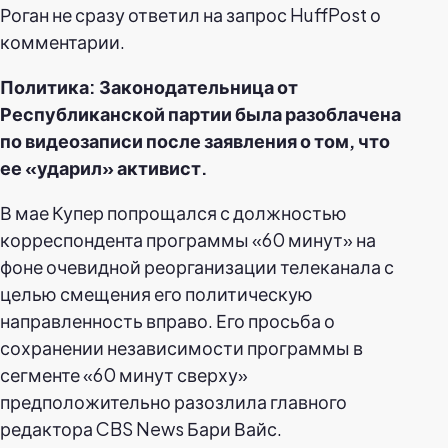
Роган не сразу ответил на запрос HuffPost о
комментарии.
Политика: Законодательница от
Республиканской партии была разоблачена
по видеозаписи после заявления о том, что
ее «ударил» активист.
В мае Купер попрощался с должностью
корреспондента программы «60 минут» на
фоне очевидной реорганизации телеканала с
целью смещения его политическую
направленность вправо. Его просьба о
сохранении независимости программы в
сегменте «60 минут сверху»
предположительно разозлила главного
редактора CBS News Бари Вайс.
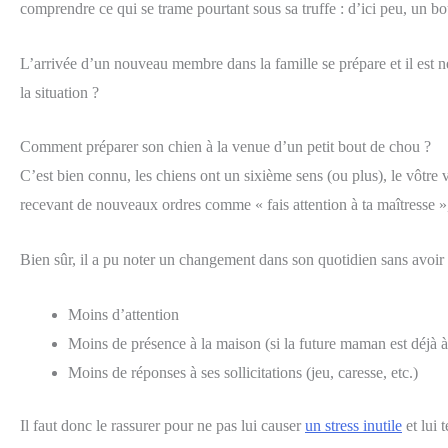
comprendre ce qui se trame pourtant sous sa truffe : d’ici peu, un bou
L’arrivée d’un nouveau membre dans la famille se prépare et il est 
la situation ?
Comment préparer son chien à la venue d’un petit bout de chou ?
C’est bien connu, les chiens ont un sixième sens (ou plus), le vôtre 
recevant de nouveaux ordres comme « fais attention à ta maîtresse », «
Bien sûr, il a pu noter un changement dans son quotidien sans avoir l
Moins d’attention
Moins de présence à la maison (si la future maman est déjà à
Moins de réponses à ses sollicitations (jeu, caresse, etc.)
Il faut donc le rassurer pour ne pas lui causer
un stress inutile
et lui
★ ★ ★ ★ ★
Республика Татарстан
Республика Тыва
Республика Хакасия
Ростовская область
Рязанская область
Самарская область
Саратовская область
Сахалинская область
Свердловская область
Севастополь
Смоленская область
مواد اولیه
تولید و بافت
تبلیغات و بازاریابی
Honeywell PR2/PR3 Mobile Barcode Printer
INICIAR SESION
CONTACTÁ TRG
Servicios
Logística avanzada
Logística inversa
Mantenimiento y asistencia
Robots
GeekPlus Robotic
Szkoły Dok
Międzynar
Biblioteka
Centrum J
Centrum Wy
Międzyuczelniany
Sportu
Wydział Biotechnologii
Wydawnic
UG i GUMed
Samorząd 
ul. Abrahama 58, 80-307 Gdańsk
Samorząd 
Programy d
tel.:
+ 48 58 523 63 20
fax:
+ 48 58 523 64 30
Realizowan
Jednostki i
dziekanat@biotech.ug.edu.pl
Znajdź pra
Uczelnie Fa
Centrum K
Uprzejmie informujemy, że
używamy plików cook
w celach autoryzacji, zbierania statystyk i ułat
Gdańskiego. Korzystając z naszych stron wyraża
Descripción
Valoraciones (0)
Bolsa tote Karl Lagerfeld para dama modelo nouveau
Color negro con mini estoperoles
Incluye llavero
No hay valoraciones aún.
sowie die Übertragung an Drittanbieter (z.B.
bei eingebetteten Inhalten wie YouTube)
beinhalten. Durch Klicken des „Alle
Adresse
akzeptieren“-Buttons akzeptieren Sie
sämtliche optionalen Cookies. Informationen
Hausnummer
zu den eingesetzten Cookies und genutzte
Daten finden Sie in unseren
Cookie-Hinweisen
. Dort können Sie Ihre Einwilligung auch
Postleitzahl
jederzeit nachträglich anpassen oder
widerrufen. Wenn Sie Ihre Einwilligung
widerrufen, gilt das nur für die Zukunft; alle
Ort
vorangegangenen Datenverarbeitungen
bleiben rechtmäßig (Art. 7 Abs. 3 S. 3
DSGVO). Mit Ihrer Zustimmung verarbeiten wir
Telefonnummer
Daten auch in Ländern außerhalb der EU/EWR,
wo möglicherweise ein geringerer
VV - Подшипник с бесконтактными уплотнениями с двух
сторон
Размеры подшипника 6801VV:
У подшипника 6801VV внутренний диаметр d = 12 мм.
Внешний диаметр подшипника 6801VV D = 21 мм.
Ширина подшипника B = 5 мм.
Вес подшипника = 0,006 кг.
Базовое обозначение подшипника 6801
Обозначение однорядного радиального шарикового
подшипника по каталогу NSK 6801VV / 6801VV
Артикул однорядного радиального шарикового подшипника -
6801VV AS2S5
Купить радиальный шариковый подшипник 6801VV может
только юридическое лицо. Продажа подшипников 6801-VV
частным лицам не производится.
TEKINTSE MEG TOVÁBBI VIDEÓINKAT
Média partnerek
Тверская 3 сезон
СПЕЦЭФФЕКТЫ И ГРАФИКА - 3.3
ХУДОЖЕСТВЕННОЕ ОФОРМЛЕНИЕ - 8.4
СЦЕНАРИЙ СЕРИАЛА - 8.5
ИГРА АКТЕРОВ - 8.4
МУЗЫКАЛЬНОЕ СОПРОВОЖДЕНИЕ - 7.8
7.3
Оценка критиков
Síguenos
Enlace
★ ★ ★ ★ ★
**WHAT YOU WILL DO**
Within the material above, copy exactly the lines from the line that holds "sowie die Übertragung an Drittanbieter (z.B." up to and including the line that holds "vorangegangenen Datenverarbeitungen".

**SOLUTION TO THIS TASK**
sowie die Übertragung an Drittanbieter (z.B.
bei eingebetteten Inhalten wie YouTube)
beinhalten. Durch Klicken des „Alle
Adresse
akzeptieren“-Buttons akzeptieren Sie
sämtliche optionalen Cookies. Informationen
Hausnummer
zu den eingesetzten Cookies und genutzte
Daten finden Sie in unseren
Cookie-Hinweisen
. Dort können Sie Ihre Einwilligung auch
Postleitzahl
jederzeit nachträglich anpassen oder
widerrufen. Wenn Sie Ihre Einwilligung
widerrufen, gilt das nur für die Zukunft; alle
Ort
vorangegangenen Datenverarbeitungen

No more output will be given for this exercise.